NASA Finds Evidence of “Fresh Ice” on Saturn’s Moon Enceladus
By digging through detailed infrared images of Saturn’s icy moon Enceladus — courtesy of NASA’s Cassini spacecraft, which met its demise back in 2017 after 13 years of Saturn exploration — NASA scientists say they’ve found “strong evidence” of fresh ice in the moon’s northern hemisphere.
The ice, thought to have originated and resurfaced from Enceladus’ interior, could be good news for the prospect of life on Enceladus, which is considered by many scientists to be one of the most promising places to look for life in the solar system.
The dataset, the most detailed global infrared views ever produced of the moon according to the agency, was created using data collected by Cassini’s Visible and Infrared Mapping Spectrometer (VIMS).

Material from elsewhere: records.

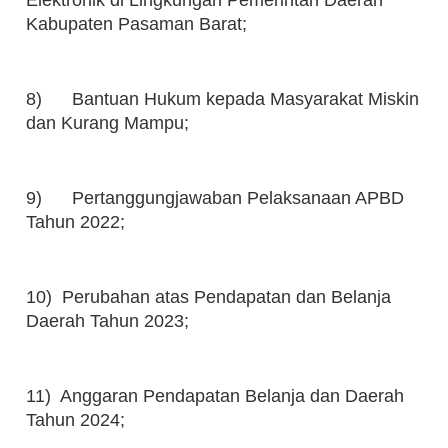
Elektronik di Lingkungan Pemerintah Daerah
Kabupaten Pasaman Barat;
8) Bantuan Hukum kepada Masyarakat Miskin
dan Kurang Mampu;
9) Pertanggungjawaban Pelaksanaan APBD
Tahun 2022;
10) Perubahan atas Pendapatan dan Belanja
Daerah Tahun 2023;
11) Anggaran Pendapatan Belanja dan Daerah
Tahun 2024;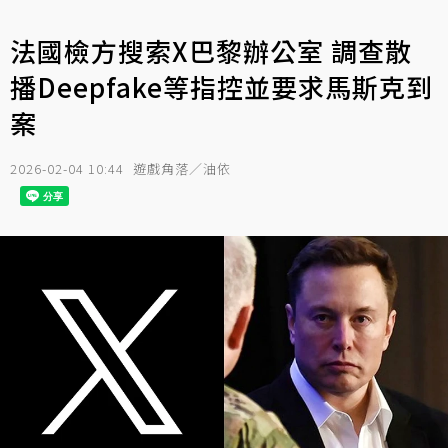
法國檢方搜索X巴黎辦公室 調查散
播Deepfake等指控並要求馬斯克到
案
2026-02-04 10:44
遊戲角落／油依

It includes scans of variable wavelengths, including visible light and infrared.
In 2005, scientists first made the discovery that Enceladus shoots giant plumes of ice grains and vapor from a suspected subsurface ocean hiding underneath a thick crust of ice.
The new infrared signals perfectly match the location of this activity, made highly visible in the form of neon red “tiger stripe” gashes on the moon’s south pole.
Similar features have also been spotted in the northern hemisphere as well, leading scientists to believe that the same process is happening on both hemispheres.
“The infrared shows us that the surface of the south pole is young, which is not a surprise because we knew about the jets that blast icy material there,” Gabriel Tobie, VIMS scientist at the University of Nantes, France and co-author of a new paper about the findings published in the journal Icarus, said in a NASA statement.
“Now, thanks to these infrared eyes, you can go back in time and say that one large region in the northern hemisphere appears also young and was probably active not that long ago, in geologic timelines,” he added.
In October 2019, a team of researchers from the Free University of Berlin found traces of organic compounds in the moon’s icy plumes that appear to be the building blocks of amino acids, the precursors of Earth-based lifeforms.